NORMAN — A Cleveland County assistant district attorney is being awarded the “Excellence in Action Against Domestic Violence Prosecutor of the Year” award this week.
Prosecutor Allie Spears will be recognized Thursday, Oklahoma’s “Wear Purple” day for Domestic Violence Awareness Month, at the State Capitol. The awards ceremony will be at 1:30 p.m. in the Governor’s Blue Room.
“It’s a challenge prosecuting domestic violence, so it’s definitely an honor to be recognized for the work,” Spears said. “It’s a challenge, but it’s something I enjoy every day and I’m glad to be assigned this docket.”
Spears said while she was studying for her undergraduate degree in social work, she worked with the Women’s Resource Center, which is what got her interested in taking domestic violence cases.
The Tulsa native attended the University of Oklahoma for her undergraduate degree and law school. During her third year of studying law, she became an intern at the district attorney’s office and has been fully employed there for two years.
“I feel as though with prosecuting domestic violence, it’s something I definitely could not do alone; it’s a team approach,” she said.
Spears attributes the team effort to law enforcement, the Women’s Resource Center, coworkers and District Attorney Greg Mashburn.
Spears said Mashburn and her coworkers are always available to help her with decisions in cases.
Law enforcement also does a great job responding to domestic violence calls, collecting as much evidence as they can (since the DA’s office does a lot of evidence-based prosecution) and they work really well with victims and follow up with them, Spears said.
The Women’s Resource Center helps victims of domestic violence, too, whether it’s helping them find a place to stay or finding them counseling, she said.
“They help make my job easier,” Spears said. “It’s definitely a group effort.”
Spears also is part of Norman’s Coordinated Community Response Team that partners with all of the law enforcement agencies in the county, Women’s Resource Center, probation officers, OU Outreach, a ministerial alliance group and an offenders council.
“It’s a way for us all to get together and tackle all the issues of domestic violence in the community,” she said.

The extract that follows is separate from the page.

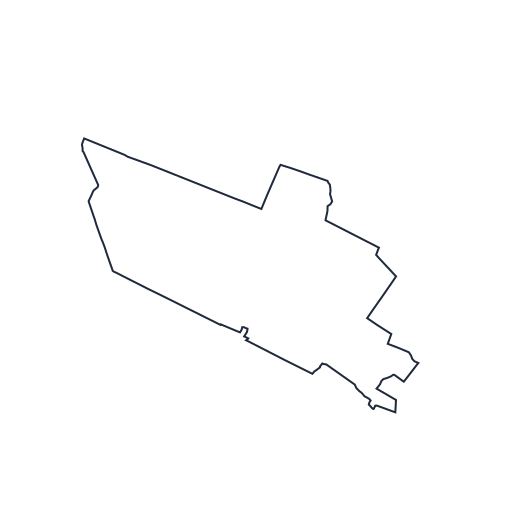 outline of Plopii-Slavitesti, Teleorman, Romania, rotated 220°
{"feature_id": "2599482B4381153451423", "entity_name": "Plopii-Slavitesti", "entity_type": "district", "adm_level": 2, "iso_a3": "ROU", "parent_name": "Romania", "parent_adm1": "Teleorman", "projection": "equal_earth", "projection_center": [24.675, 43.97], "detail": "fine", "context": "isolated", "style": "outline", "palette": "slate", "viewbox_px": 512, "rotation_deg": 220, "n_neighbors": 0, "source": "geoboundaries", "source_scale": "gbopen_adm2", "svg_char_len": 1958}
<svg xmlns="http://www.w3.org/2000/svg" viewBox="0 0 512 512"><g transform="rotate(220 256 256)"><path d="M167.2,341.4L225.7,328.0L227.2,330.8L230.1,336.3L233.2,340.2L232.3,343.5L232.7,346.7L239.2,351.1L240.4,353.3L242.4,355.5L245.4,358.2L247.7,358.6L249.5,359.5L256.6,356.8L267.6,352.6L274.7,350.0L285.7,345.8L295.8,341.6L295.5,339.6L286.7,310.0L284.4,302.7L282.1,295.5L288.1,293.5L300.8,289.4L310.1,286.1L394.8,258.1L418.0,249.6L421.7,249.0L463.2,235.6L462.3,232.9L461.2,229.9L460.8,229.3L459.3,228.1L458.7,227.7L456.3,225.0L454.8,224.7L441.3,218.1L425.3,210.3L422.6,209.0L422.2,208.5L421.7,207.4L421.7,206.1L422.5,202.0L422.2,200.3L421.0,196.3L419.5,190.5L418.6,189.8L414.0,187.0L412.7,186.2L409.7,184.4L406.9,182.7L406.3,182.3L403.5,180.7L398.2,177.2L389.2,171.9L384.7,169.3L383.6,168.8L382.5,168.2L378.5,166.0L374.2,163.4L373.4,162.8L364.9,157.7L357.9,153.6L356.4,152.7L356.2,152.5L354.9,152.6L352.9,153.2L336.5,157.0L318.0,161.3L296.9,166.5L256.8,176.1L238.9,180.4L239.0,181.0L222.9,186.0L219.2,187.2L219.6,190.2L220.8,192.6L219.1,193.9L217.9,194.0L215.8,194.9L215.1,194.0L214.0,191.7L213.4,186.8L209.0,187.9L209.0,186.6L209.4,185.1L207.4,185.6L167.0,194.8L137.1,202.0L137.1,205.0L136.2,208.4L135.4,211.8L136.0,212.6L136.1,216.3L135.2,216.5L134.0,217.1L132.7,218.1L97.7,221.0L94.1,219.3L89.9,218.9L87.1,219.1L82.6,218.3L80.1,218.9L77.3,219.3L75.3,219.0L75.2,217.8L75.0,216.6L74.5,215.7L74.1,214.7L72.2,214.5L71.8,214.5L71.4,214.4L69.5,214.1L68.1,214.1L67.6,214.4L67.9,216.2L68.5,217.9L67.4,219.0L64.8,220.0L48.8,225.8L56.2,235.7L78.4,231.9L78.5,237.3L79.6,240.9L79.3,243.6L77.1,246.9L75.2,250.7L74.5,253.3L73.5,253.9L62.0,254.7L62.3,263.9L62.8,275.2L62.9,278.4L64.9,277.8L67.0,277.2L68.6,277.4L70.2,277.6L73.2,279.4L77.0,280.5L88.3,277.0L98.6,273.4L102.2,283.2L118.5,281.1L130.9,279.8L132.0,291.6L133.1,304.5L134.9,323.8L135.6,330.4L158.4,333.2L160.8,333.5L164.7,334.1L166.4,338.9L167.2,341.4Z" fill="none" stroke="#1e293b" stroke-width="2"/></g></svg>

The group discusses issues and collaborates as a team, also looking at which areas in the community may need more information about domestic violence.
Mashburn said Spears received a lot of praise after presenting at a meeting with other CCR Teams and provided a lot of useful information.

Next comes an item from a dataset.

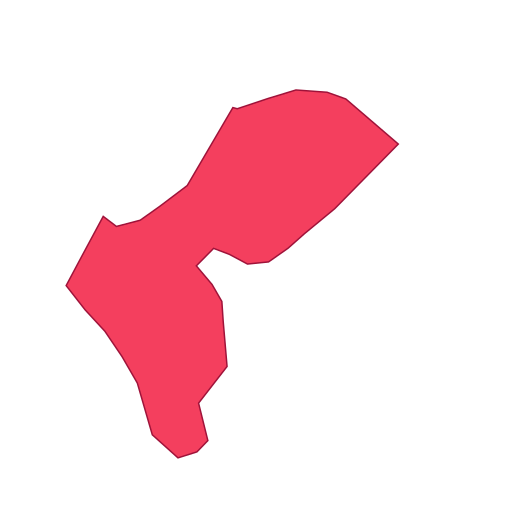 outline of Jongno-gu, Seoul, South Korea, rotated 60°
{"feature_id": "91817680B55576639555152", "entity_name": "Jongno-gu", "entity_type": "district", "adm_level": 2, "iso_a3": "KOR", "parent_name": "South Korea", "parent_adm1": "Seoul", "projection": "natural_earth1", "projection_center": [126.983, 37.59], "detail": "fine", "context": "isolated", "style": "filled", "palette": "rose", "viewbox_px": 512, "rotation_deg": 60, "n_neighbors": 0, "source": "geoboundaries", "source_scale": "gbopen_adm2", "svg_char_len": 624}
<svg xmlns="http://www.w3.org/2000/svg" viewBox="0 0 512 512"><g transform="rotate(60 256 256)"><path d="M115.9,201.8L160.6,280.3L164.9,314.8L167.1,338.4L160.6,362.1L145.3,368.5L169.3,407.3L186.7,435.2L188.9,434.9L217.3,430.9L245.6,424.5L276.2,422.3L306.7,422.3L359.0,435.2L391.8,424.5L396.1,405.1L392.3,391.8L391.8,390.0L354.7,379.3L337.2,336.3L295.8,316.9L278.3,308.3L258.7,308.3L234.7,312.6L228.2,288.9L241.3,278.2L258.7,267.4L267.4,248.1L265.3,224.4L260.9,202.9L254.4,164.2L230.2,76.8L164.9,99.7L149.7,112.6L132.2,138.4L125.7,166.4L119.1,198.6L115.9,201.8Z" fill="#f43f5e" stroke="#9f1239" stroke-width="1.5"/></g></svg>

“She was overwhelmingly one of the best speakers there,” Mashburn said someone told him after the meeting. “She did a fantastic job.”

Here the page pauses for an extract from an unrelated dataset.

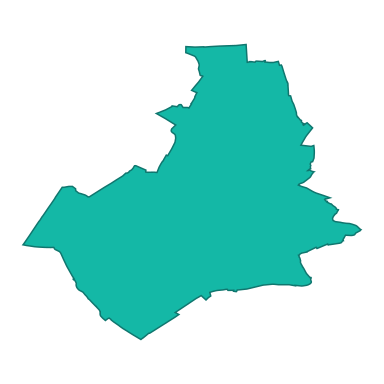 Nijmegen, Gelderland, Netherlands
{"feature_id": "6326949B60970179001979", "entity_name": "Nijmegen", "entity_type": "district", "adm_level": 2, "iso_a3": "NLD", "parent_name": "Netherlands", "parent_adm1": "Gelderland", "projection": "robinson", "projection_center": [5.848, 51.843], "detail": "fine", "context": "isolated", "style": "filled", "palette": "teal", "viewbox_px": 384, "rotation_deg": 0, "n_neighbors": 0, "source": "geoboundaries", "source_scale": "gbopen_adm2", "svg_char_len": 5799}
<svg xmlns="http://www.w3.org/2000/svg" viewBox="0 0 384 384"><path d="M39.0,221.3L38.8,221.6L37.1,224.1L29.3,235.8L24.0,243.5L23.0,244.8L26.5,245.5L30.0,246.0L34.5,246.7L38.1,247.0L45.2,247.4L50.7,247.5L53.8,247.4L54.0,247.6L54.2,248.2L54.5,248.8L55.2,249.5L58.9,251.3L59.6,251.7L60.1,252.3L60.6,252.9L61.5,254.8L63.6,259.5L65.8,264.1L65.9,264.4L67.1,266.8L72.4,276.2L74.1,278.8L73.2,279.2L73.6,279.8L74.3,279.6L75.8,282.1L76.3,283.5L76.1,285.0L76.4,286.4L76.9,287.6L77.7,288.7L78.7,289.8L80.0,290.6L81.6,291.4L83.0,292.2L85.1,294.8L86.4,296.1L87.7,297.8L88.1,298.7L89.5,299.7L92.4,302.8L95.9,306.4L96.2,306.3L96.6,306.8L96.6,307.1L98.3,308.9L99.3,310.0L99.6,310.6L99.9,311.2L100.1,311.9L100.1,312.8L100.2,312.7L100.2,314.5L100.3,315.2L100.6,315.9L101.6,317.0L102.6,318.1L105.4,320.5L108.0,318.5L109.2,318.1L111.0,319.5L111.1,319.9L113.9,322.1L118.7,325.4L120.2,326.6L122.9,328.5L133.8,335.3L140.9,339.5L142.8,338.0L143.0,338.0L148.7,333.3L149.0,333.2L149.4,333.3L149.7,333.2L175.0,317.2L178.9,314.5L175.2,312.5L196.1,298.5L199.7,296.5L200.1,296.2L201.2,295.6L206.0,300.0L208.3,297.7L209.7,296.7L210.7,296.1L210.7,295.7L209.8,292.4L212.2,291.6L215.8,290.7L217.6,290.4L223.0,289.9L226.2,289.3L227.4,289.4L227.4,289.7L228.0,290.4L233.7,290.3L233.5,291.2L235.6,291.6L236.5,291.6L237.2,290.0L238.8,289.9L247.0,289.0L263.1,285.1L272.7,284.2L274.5,284.3L278.3,284.7L289.1,284.7L295.4,285.8L295.3,285.4L295.7,285.5L295.8,285.4L301.6,286.0L302.9,285.9L306.6,285.3L307.9,284.9L308.6,284.6L310.4,283.6L310.8,283.1L311.2,282.5L311.3,282.2L311.3,281.6L311.2,281.3L310.8,280.1L310.7,279.6L310.8,278.7L311.2,277.9L310.8,277.4L310.1,277.7L306.8,273.9L306.4,273.4L305.5,271.8L304.1,269.1L303.0,267.3L302.8,267.3L302.6,267.0L302.7,266.9L300.8,263.4L300.4,262.1L300.6,260.8L300.5,260.6L299.9,258.2L299.5,257.4L299.1,257.0L299.1,256.3L298.5,255.2L299.5,254.9L299.7,254.4L299.9,254.1L301.7,253.1L306.5,252.1L306.4,252.0L316.1,247.3L317.0,248.5L327.7,244.0L328.2,245.0L329.2,244.6L329.6,244.7L339.6,243.2L341.0,242.8L341.4,242.5L341.8,242.1L342.5,240.9L343.4,240.7L343.0,239.8L343.9,238.0L344.0,238.0L345.5,235.2L351.1,235.5L352.3,235.4L354.0,235.0L354.6,234.7L355.6,233.3L356.0,232.9L359.9,230.8L360.3,230.6L360.6,230.0L361.0,229.7L360.0,229.1L359.5,228.5L358.6,227.8L357.5,226.6L356.8,226.1L355.9,225.5L354.5,225.0L352.1,224.2L349.5,223.5L346.2,223.3L342.6,222.8L340.4,222.3L335.7,221.7L334.8,221.4L333.0,220.4L332.8,219.7L332.6,218.6L332.6,218.1L332.8,217.6L333.8,215.8L335.1,214.3L335.0,214.2L336.3,213.4L336.6,213.1L337.3,211.6L338.2,210.3L338.4,209.7L337.1,209.5L336.3,209.1L336.4,208.8L336.1,208.1L335.3,207.2L332.8,205.5L332.5,205.2L331.8,204.4L331.1,203.9L330.9,204.0L329.7,203.5L327.0,202.1L327.4,201.6L327.4,201.4L326.9,201.3L326.2,201.0L325.6,200.8L324.7,199.4L325.1,199.2L325.4,198.7L326.6,198.9L326.9,198.7L330.0,197.8L323.5,195.5L318.4,193.8L316.3,193.1L314.4,192.3L312.4,191.3L307.4,188.4L306.4,187.9L301.4,186.4L298.3,185.1L298.8,184.3L299.2,184.3L299.3,184.3L300.0,183.6L300.3,183.5L302.3,182.9L303.8,182.2L304.6,181.5L305.5,180.9L309.6,177.7L310.5,176.8L311.8,174.4L313.0,172.9L313.0,172.7L313.2,172.4L313.5,172.1L314.0,171.8L313.3,171.6L311.6,171.2L310.7,170.7L310.0,170.3L309.4,170.1L309.1,170.1L308.1,170.6L307.8,170.6L309.6,169.1L310.4,168.8L310.7,168.7L310.3,166.9L310.4,166.5L310.8,165.7L310.7,165.2L310.2,164.2L310.3,163.6L311.2,161.9L312.6,161.7L314.0,158.1L314.2,154.6L314.3,153.2L314.3,150.8L313.9,146.0L313.8,145.5L311.2,146.4L300.9,145.2L302.6,142.1L305.7,136.8L306.7,135.4L312.6,127.9L310.2,125.6L307.1,122.8L306.1,123.3L304.8,124.4L303.5,125.2L303.1,124.8L303.9,124.3L304.0,124.2L304.1,123.7L302.9,123.3L302.5,123.0L301.7,122.3L301.3,122.0L301.3,121.8L301.6,120.9L301.4,120.6L300.9,120.1L300.4,120.1L297.5,116.6L297.4,116.8L296.9,115.9L296.5,114.6L296.4,112.7L295.3,109.0L293.7,104.3L292.1,101.2L290.6,95.9L288.7,95.6L288.6,95.3L288.4,94.0L288.5,94.0L288.0,86.1L287.9,85.6L288.0,85.6L288.0,85.4L287.9,83.4L287.4,82.2L287.2,82.3L287.0,81.6L286.2,79.8L283.7,72.0L282.0,66.3L281.3,65.0L279.5,65.3L278.3,61.4L273.3,62.5L272.3,62.5L271.6,62.5L269.7,62.5L264.9,62.0L265.2,61.0L264.9,60.9L265.0,60.6L264.7,60.6L262.5,61.5L256.5,61.1L255.5,61.4L255.0,62.2L251.0,61.6L250.9,61.6L251.2,61.8L249.4,61.9L247.5,62.3L247.5,62.1L247.2,62.1L246.1,44.5L236.4,45.5L219.2,46.1L210.4,46.6L204.0,47.1L203.9,46.8L195.0,47.1L185.9,46.6L185.8,52.7L188.1,53.5L194.5,56.1L195.5,56.9L197.6,60.5L198.0,61.1L198.6,62.8L199.0,63.8L199.1,64.4L199.2,65.3L199.1,66.0L198.5,68.5L198.5,68.9L198.6,69.5L199.2,71.2L200.2,75.4L200.3,75.5L202.1,75.8L202.8,76.2L198.7,81.9L195.6,85.5L191.6,90.4L196.9,92.7L196.1,94.1L195.7,95.0L194.9,96.6L195.0,96.7L194.4,98.5L191.7,102.9L191.0,103.8L191.4,104.1L188.9,108.0L188.5,107.7L187.3,107.5L183.1,107.5L181.3,104.8L181.0,104.6L180.3,104.6L179.2,104.7L178.8,105.0L178.1,105.8L177.4,106.3L177.2,106.7L172.1,105.9L172.0,106.5L165.6,109.9L156.4,113.5L165.2,118.5L175.7,125.0L171.7,128.9L171.4,129.7L171.2,130.4L171.3,131.2L171.8,132.0L172.3,132.5L174.6,134.1L175.2,135.0L175.4,135.5L175.7,138.2L175.0,142.3L171.7,148.9L167.7,155.7L166.3,155.1L163.6,159.8L163.6,160.1L162.9,161.2L162.6,161.2L161.0,163.7L159.1,167.2L157.0,172.5L154.3,172.2L147.6,172.3L145.9,172.1L145.7,172.0L145.7,171.9L145.8,170.8L145.9,170.1L135.8,165.7L135.5,165.7L134.5,165.8L134.3,166.2L133.8,166.9L133.3,167.9L131.6,169.9L131.3,170.1L130.1,170.7L129.1,171.5L129.0,171.8L128.9,172.1L128.8,172.3L128.2,172.5L127.3,173.1L125.9,173.1L125.6,173.3L122.7,176.0L116.4,179.9L112.7,182.3L111.5,183.1L104.6,187.2L89.4,196.8L88.0,196.9L86.6,195.8L85.1,195.0L80.8,193.6L78.7,193.1L75.7,190.7L75.6,188.8L72.4,186.4L69.0,186.4L64.0,187.3L62.2,187.3L55.2,197.6L55.0,198.2L51.1,203.9L48.7,207.3L44.7,213.2L42.9,215.8L42.0,216.9L39.9,220.3L39.6,220.7L39.1,221.3L39.0,221.3Z" fill="#14b8a6" stroke="#0f766e" stroke-width="1.5"/></svg>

Mashburn said Spears was nominated for the award by several coworkers, and the recognition is not only for her day-to-day case work but also for the work she has done with the community response team, providing information to other offices and communities across the state.
“It’s definitely an honor. I feel like in prosecuting domestic violence, there’s always something new to learn,” Spears said. “Unfortunately, domestic violence crimes are unique where they’re not always as straight forward as other crimes.”
There are always a lot of things happening in the cases because many have family dynamics as well, she said.
“On average in the United States, a woman is abused every nine seconds, and four women are murdered by their partner every day,” the District 21 District Attorney’s website states. “Domestic violence is an escalating pattern of abuse where one partner in an intimate relationship controls the other through force, intimidation or the threat of violence.”
The awards ceremony Thursday is the first of many events scheduled this month to raise awareness about domestic violence.
Spears will serve on a panel for discussion after a free screening of the documentary “Telling Amy’s Story” at 7 p.m. Oct. 8 at Hillsdale Free Will Baptist College in Moore. The documentary follows the timeline of a woman who was murdered by her husband as she was trying to leave the abusive relationship.
Another thing the DA’s office is working on this month is a new program with Verizon Wireless to collect and distribute cell phones for victims of domestic violence.
Spears said all cell phones are required to be able to call 911 whether they have service or not, which will benefit victims if they need police assistance.
Drop-off locations are being discussed, but for now, cell phone donations can be taken to the DA’s office, which serves Cleveland, McClain and Garvin counties.